FIVE HIGHLY THREATENED SPECIES
Ocelot. Only a few dozen of these small spotted cats persist in two populations in extreme southern Texas, where little of its native thorn-scrub habitat remains. Efforts to construct a border fence along the Mexican border may prevent genetic interchange with more abundant ocelot populations south of the border. That development would seriously imperil the future of this already beleaguered cat in the United States.
Ivory-billed Woodpecker. It is unclear whether this large woodpecker still survives. Presumed extinct for many decades, the woodpecker was reported sighted (and briefly filmed) in 2006 in the bottomland hardwood swamps of the Cache River National Wildlife Refuge in Arkansas. Despite intensive subsequent searches, however, there is no conclusive evidence that it survives today (and some controversy over the accuracy of the identifications made in 2006). The ivory-billed woodpecker's decline and possible extinction is due to the loss of its forested swamp habitat in the American South.
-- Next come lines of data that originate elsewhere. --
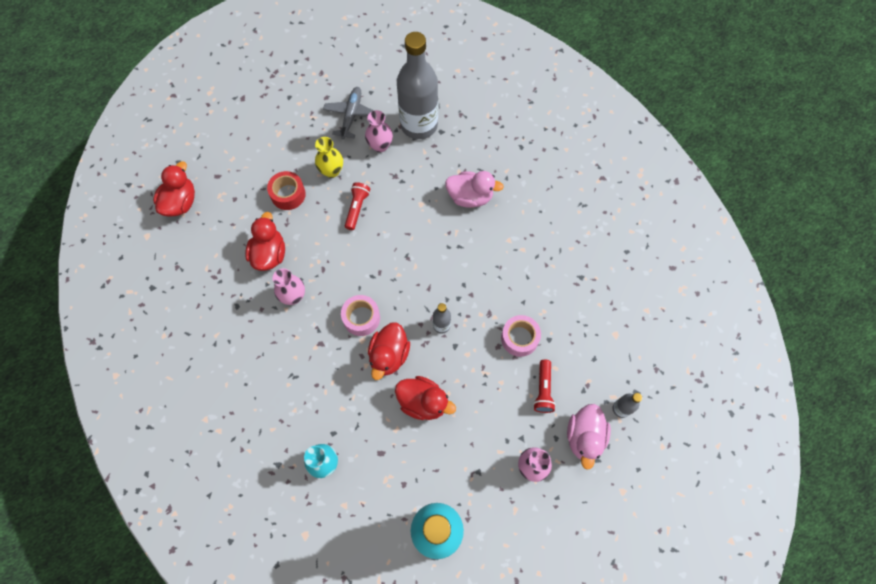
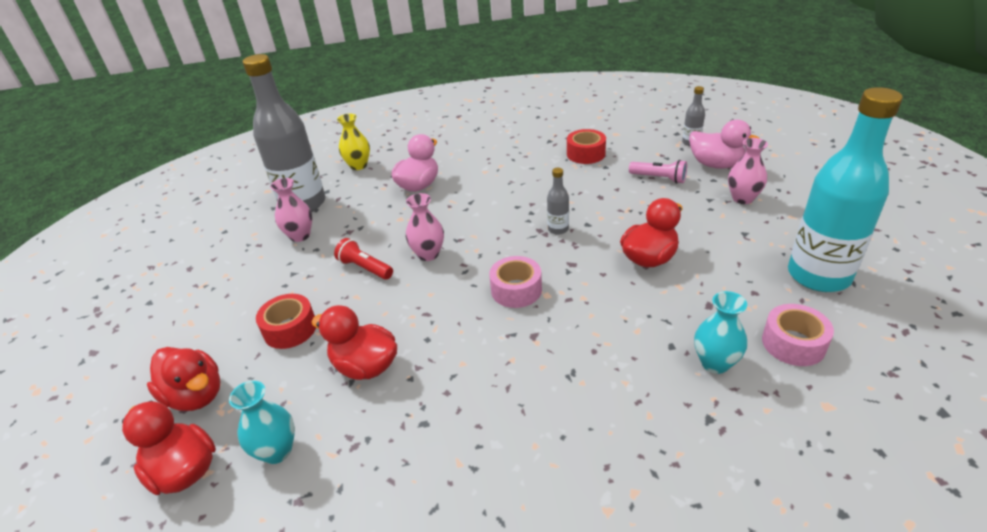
camera: 65 degrees left, 30 degrees down
pink vase [273,268,305,305] -> pink vase moved to [406,193,444,261]
yellow vase [315,137,343,178] -> yellow vase moved to [337,114,370,170]
grey plane [323,87,374,139] -> none
red duck [368,322,410,380] -> red duck moved to [147,347,221,411]
pink tape [501,315,541,357] -> pink tape moved to [762,304,834,366]
red flashlight [533,360,556,413] -> pink flashlight [629,160,687,184]
none -> turquoise vase [229,381,295,464]
none -> red tape [567,129,606,164]

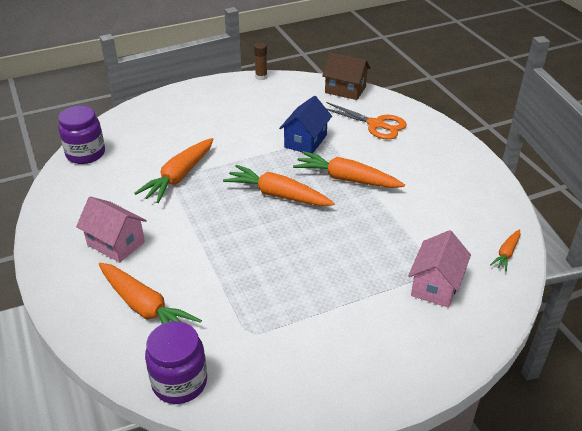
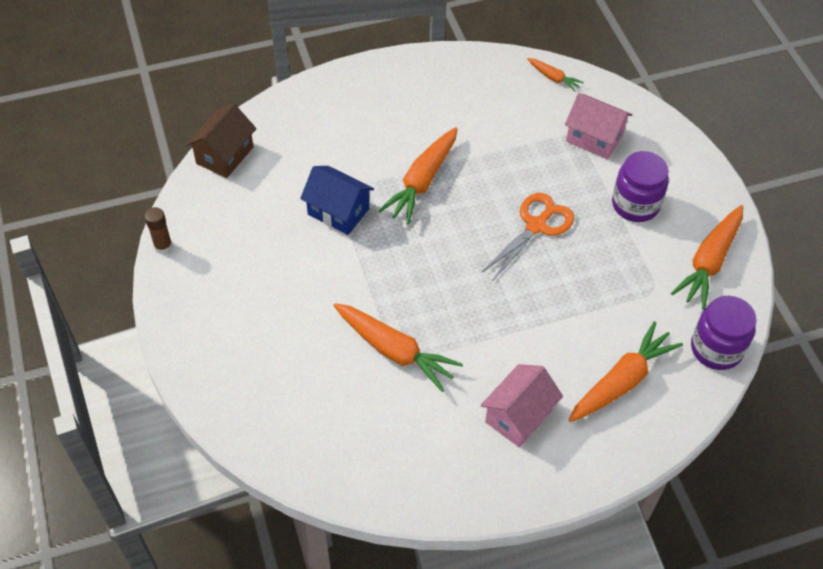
camera: 85 degrees left, 15 degrees up
purple jar [58,106,105,164] -> purple jar moved to [612,151,669,222]
orange carrot [223,164,335,206] -> orange carrot moved to [671,205,743,310]
orange scissors [326,102,407,140] -> orange scissors moved to [481,193,574,281]

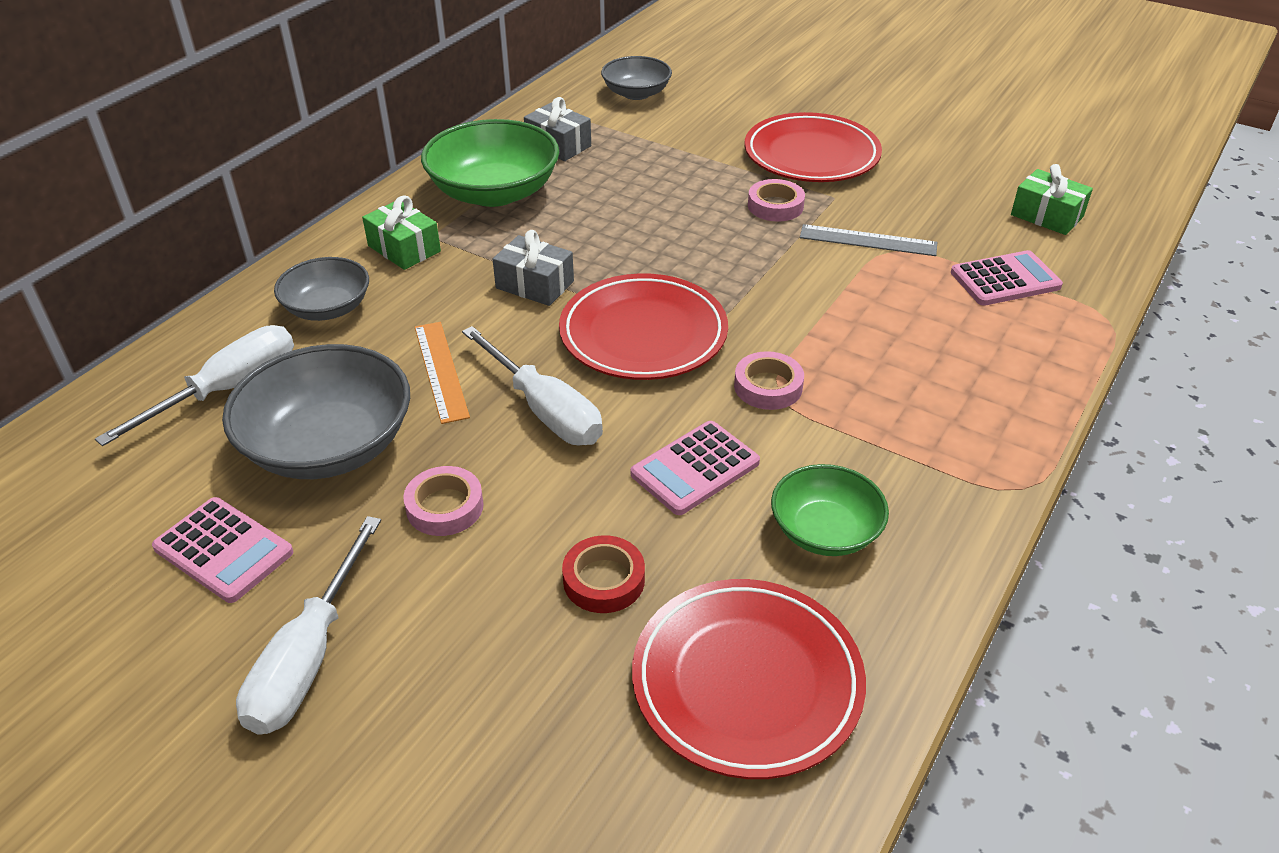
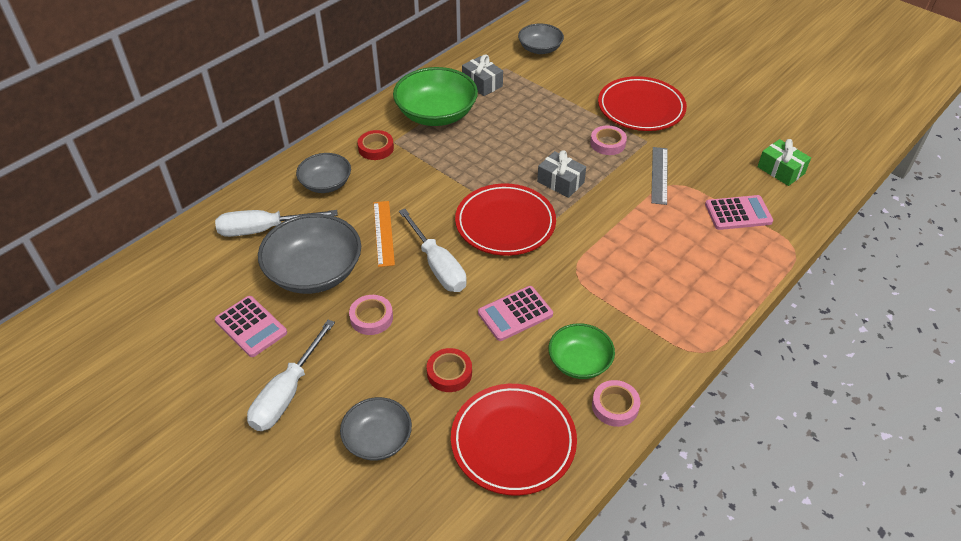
camera: 10 degrees right, 5 degrees up
white screwdriver [95,325,294,446] -> white screwdriver turned 150 degrees counterclockwise [215,210,338,237]
green gift [362,195,441,270] -> red tape [358,130,394,160]
grey gift [493,230,574,306] -> grey gift moved to [537,150,586,198]
pink tape [734,351,804,410] -> pink tape moved to [592,380,640,427]
grey ruler [800,224,937,256] -> grey ruler turned 75 degrees clockwise [651,147,668,205]
none -> grey bowl [340,397,412,461]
Schaus Swallowtail Butterfly. This extremely rare butterfly is restricted to a few small sites in the Florida Keys, where its remaining hardwood hammock sites could be destroyed by a hurricane. A successful captive breeding effort helped prevent the near extinction of this species following a previous hurricane.
Alabama Sturgeon. An ancient fish of the Mobile Basin, the Alabama sturgeon is one of the rarest fish in North America. In the past decade, only a handful of specimens have been found in the wild. Despite the sturgeon's extreme rarity, barge interests have asked the United States Supreme Court to rule that the listing of the fish as an endangered species is unconstitutional because it now occurs in only one state (formerly in two) and is no longer utilized in interstate commerce, though it once was.
San Joaquin Kit Fox. This small fox of California's Central Valley has lost most of its native habitat to intensive agriculture and urban development. Though protected as an endangered species since the first official federal list of endangered species was promulgated in 1967, the kit fox is likely rarer today than ever before.